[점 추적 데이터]
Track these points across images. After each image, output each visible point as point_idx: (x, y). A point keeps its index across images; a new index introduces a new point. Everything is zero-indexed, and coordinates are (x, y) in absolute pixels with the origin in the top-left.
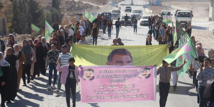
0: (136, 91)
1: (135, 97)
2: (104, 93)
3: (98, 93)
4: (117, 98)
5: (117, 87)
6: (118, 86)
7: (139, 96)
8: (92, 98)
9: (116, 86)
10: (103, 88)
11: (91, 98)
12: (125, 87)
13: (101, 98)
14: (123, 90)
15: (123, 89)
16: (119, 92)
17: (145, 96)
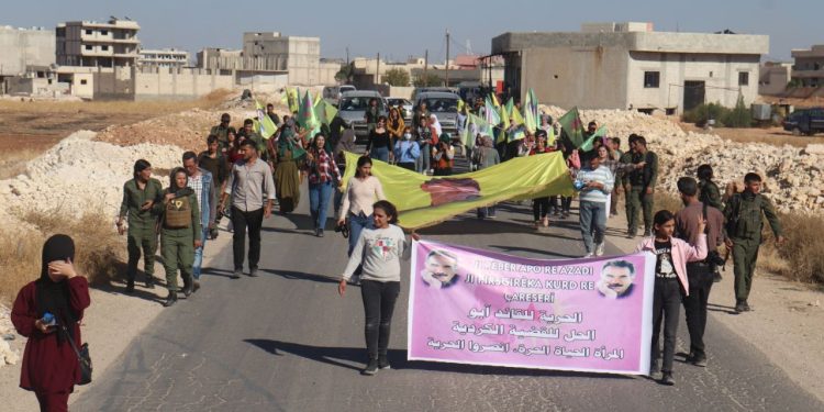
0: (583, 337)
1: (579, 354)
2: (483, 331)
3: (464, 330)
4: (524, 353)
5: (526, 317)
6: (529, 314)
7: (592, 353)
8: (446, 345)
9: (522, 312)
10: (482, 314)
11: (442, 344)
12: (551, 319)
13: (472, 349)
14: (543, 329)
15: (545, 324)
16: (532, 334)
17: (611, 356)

→ 할 일
맨 첫 줄부터 "7: (592, 353)"가 들어 있는 줄까지 모든 줄을 양 끝 줄을 포함하여 줄마다 문자열 하나씩 JSON 목록으로 바꿔 쓰시오. 빈 줄과 그림은 답에서 빼시오.

→ 나의 답
[
  "Track these points across images. After each image, output each visible point as point_idx: (x, y). A point keeps its index across images; a new index introduces a new point. Everything is zero-indexed, and coordinates are (x, y) in absolute pixels with the origin in the top-left.",
  "0: (136, 91)",
  "1: (135, 97)",
  "2: (104, 93)",
  "3: (98, 93)",
  "4: (117, 98)",
  "5: (117, 87)",
  "6: (118, 86)",
  "7: (139, 96)",
  "8: (92, 98)",
  "9: (116, 86)",
  "10: (103, 88)",
  "11: (91, 98)",
  "12: (125, 87)",
  "13: (101, 98)",
  "14: (123, 90)",
  "15: (123, 89)",
  "16: (119, 92)",
  "17: (145, 96)",
  "0: (583, 337)",
  "1: (579, 354)",
  "2: (483, 331)",
  "3: (464, 330)",
  "4: (524, 353)",
  "5: (526, 317)",
  "6: (529, 314)",
  "7: (592, 353)"
]